In a bid to draw attention away from the negative coverage of his supporters doing tomahawk chops, Scott Brown demanded that Elizabeth Warren reveal her previous law clients. To push her along, he declared some of his own, but has stopped short of revealing them all.

"I am a real estate attorney. I have a very small practice," Sen. Brown, (R-Mass.) told reporters Thursday afternoon. "The last seven or eight, nine years, it was run out of my home, and the clients that I represent are small banks, cooperative banks and a couple mortgage companies, focusing as one of their attorneys on real estate. I go to people’s houses, I do real estate closings, and as a title agent: Fidelity National and First American. So those banks are Wrentham Cooperative Bank, Hyde Park Cooperative Bank, Middlesex Savings Bank, and a couple of smaller mortgage companies -– some of them are no longer in business."

The Huffington Post asked the Brown campaign what those small businesses were shortly afterwards. The campaign has declined to respond and has not explained why Brown did not release all of his clients when he's pressuring his Democratic opponent to do so.

Brown has criticized Warren for working for an insurance company in an asbestos case and a steel firm in a union health fund dispute, although his interpretations of Warren's roles in the cases have been called into question.

Warren's campaign has called the request from Brown a distraction.

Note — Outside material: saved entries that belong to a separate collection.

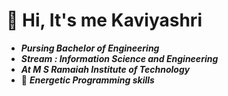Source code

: # 👋 Hi, It's me Kaviyashri 
- ***Pursing Bachelor of Engineering***
-  ***Stream : Information Science and Engineering***
-  ***At M S Ramaiah Institute of Technology***
- 👀 ***Energetic Programming skills***

  

<!---
Kaviyashri-Naidu/Kaviyashri-Naidu is a ✨ special ✨ repository because its `README.md` (this file) appears on your GitHub profile.
You can click the Preview link to take a look at your changes.
--->
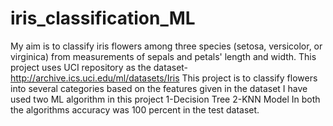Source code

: # iris_classification_ML
My aim is to classify iris flowers among three species (setosa, versicolor, or virginica) from measurements of sepals and petals' length and width.
This project uses UCI repository as the dataset-http://archive.ics.uci.edu/ml/datasets/Iris
This project is to classify flowers into several categories based on the features given in the dataset
I have used two ML algorithm in this project
  1-Decision Tree
  2-KNN Model
In both the algorithms accuracy was 100 percent in the test dataset.


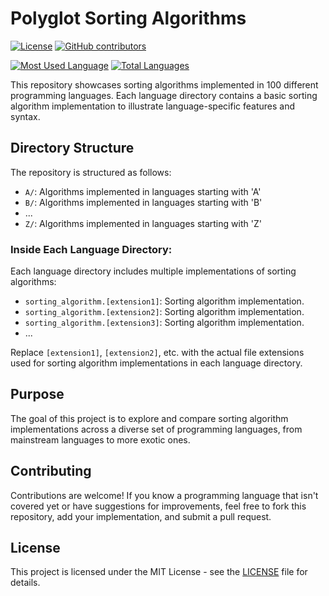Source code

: # Polyglot Sorting Algorithms

[![License](https://img.shields.io/badge/License-MIT-blue.svg)](https://opensource.org/licenses/MIT)
[![GitHub contributors](https://img.shields.io/github/contributors/bezhan2009/polyglot-sorting-algorithms)](https://github.com/bezhan2009/polyglot-sorting-algorithms/graphs/contributors)

[![Most Used Language](https://img.shields.io/github/languages/top/bezhan2009/polyglot-sorting-algorithms)](https://github.com/bezhan2009/polyglot-sorting-algorithms)
[![Total Languages](https://img.shields.io/github/languages/count/bezhan2009/polyglot-sorting-algorithms)](https://github.com/bezhan2009/polyglot-sorting-algorithms)

This repository showcases sorting algorithms implemented in 100 different programming languages. Each language directory contains a basic sorting algorithm implementation to illustrate language-specific features and syntax.


## Directory Structure

The repository is structured as follows:

- `A/`: Algorithms implemented in languages starting with 'A'
- `B/`: Algorithms implemented in languages starting with 'B'
- ...
- `Z/`: Algorithms implemented in languages starting with 'Z'

### Inside Each Language Directory:

Each language directory includes multiple implementations of sorting algorithms:

- `sorting_algorithm.[extension1]`: Sorting algorithm implementation.
- `sorting_algorithm.[extension2]`: Sorting algorithm implementation.
- `sorting_algorithm.[extension3]`: Sorting algorithm implementation.
- ...

Replace `[extension1]`, `[extension2]`, etc. with the actual file extensions used for sorting algorithm implementations in each language directory.


## Purpose

The goal of this project is to explore and compare sorting algorithm implementations across a diverse set of programming languages, from mainstream languages to more exotic ones.

## Contributing

Contributions are welcome! If you know a programming language that isn't covered yet or have suggestions for improvements, feel free to fork this repository, add your implementation, and submit a pull request.

## License

This project is licensed under the MIT License - see the [LICENSE](LICENSE) file for details.
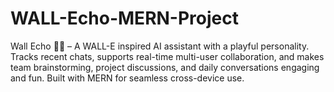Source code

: # WALL-Echo-MERN-Project
Wall Echo 🤖💛 – A WALL-E inspired AI assistant with a playful personality. Tracks recent chats, supports real-time multi-user collaboration, and makes team brainstorming, project discussions, and daily conversations engaging and fun. Built with MERN for seamless cross-device use.
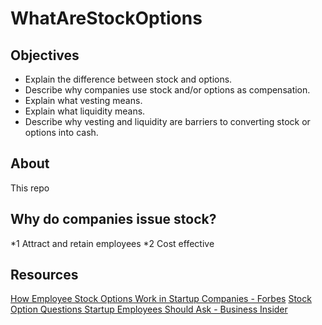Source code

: # WhatAreStockOptions

## Objectives
* Explain the difference between stock and options.
* Describe why companies use stock and/or options as compensation.
* Explain what vesting means.
* Explain what liquidity means.
* Describe why vesting and liquidity are barriers to converting stock or options into cash.


## About
This repo

## Why do companies issue stock?
*1 Attract and retain employees
*2 Cost effective

## Resources
[How Employee Stock Options Work in Startup Companies - Forbes](https://www.forbes.com/sites/allbusiness/2016/02/27/how-employee-stock-options-work-in-startup-companies/#64e4a91d6633)
[Stock Option Questions Startup Employees Should Ask - Business Insider](http://www.businessinsider.com/stock-option-questions-startup-employees-should-ask-2014-4)
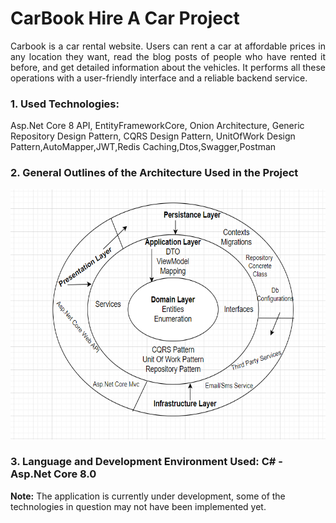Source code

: <h1>CarBook Hire A Car Project</h1>
<p align="justify">Carbook is a car rental website. Users can rent a car at affordable prices in any location they want, read the blog posts of people who have rented it before, and get detailed information about the vehicles. It performs all these operations with a user-friendly interface and a reliable backend service.</p>

<h3>1. Used Technologies:</h3>
Asp.Net Core 8 API, EntityFrameworkCore, Onion Architecture,
Generic Repository Design Pattern, CQRS Design Pattern, UnitOfWork Design Pattern,AutoMapper,JWT,Redis Caching,Dtos,Swagger,Postman
<h3>2. General Outlines of the Architecture Used in the Project</h3>
<img src="Presentation/HireACar.API/wwwroot/ProjectArch/HireACarArch2.PNG" height="400px" width="650px">
<h3>3. Language and Development Environment Used: C# - Asp.Net Core 8.0</h3>

<b>Note:</b> The application is currently under development, some of the technologies in question may not have been implemented yet.
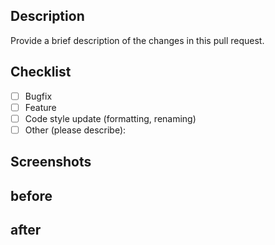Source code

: ## Description
Provide a brief description of the changes in this pull request.

## Checklist
- [ ] Bugfix
- [ ] Feature
- [ ] Code style update (formatting, renaming)
- [ ] Other (please describe):

## Screenshots


## before 

## after
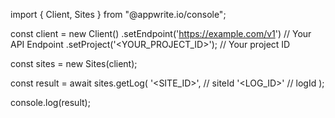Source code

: import { Client, Sites } from "@appwrite.io/console";

const client = new Client()
    .setEndpoint('https://example.com/v1') // Your API Endpoint
    .setProject('<YOUR_PROJECT_ID>'); // Your project ID

const sites = new Sites(client);

const result = await sites.getLog(
    '<SITE_ID>', // siteId
    '<LOG_ID>' // logId
);

console.log(result);
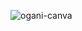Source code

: ![ogani-canva](https://github.com/aslan-asilon31/ogani_laravel8/assets/116990574/99e03cda-3640-461d-835b-94ec09f0325c)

One of the clients Brown revealed ledto questions from some, including Georgetown University law professor and financial law blogger Adam Levitin, who wondered if Brown had done work for a predatory lender.

Fidelity National, is also the former parent of LPS, which owned DocX, the document forgery firm featured on 60 Minutes and home of the Robosign. LPS is under a consent order with the Federal Reserve Board for its servicing activities, and DocX was criminally indicted by Missouri (and subsequently settled). Brown was doing work for Fidelity National when it still owned LPS.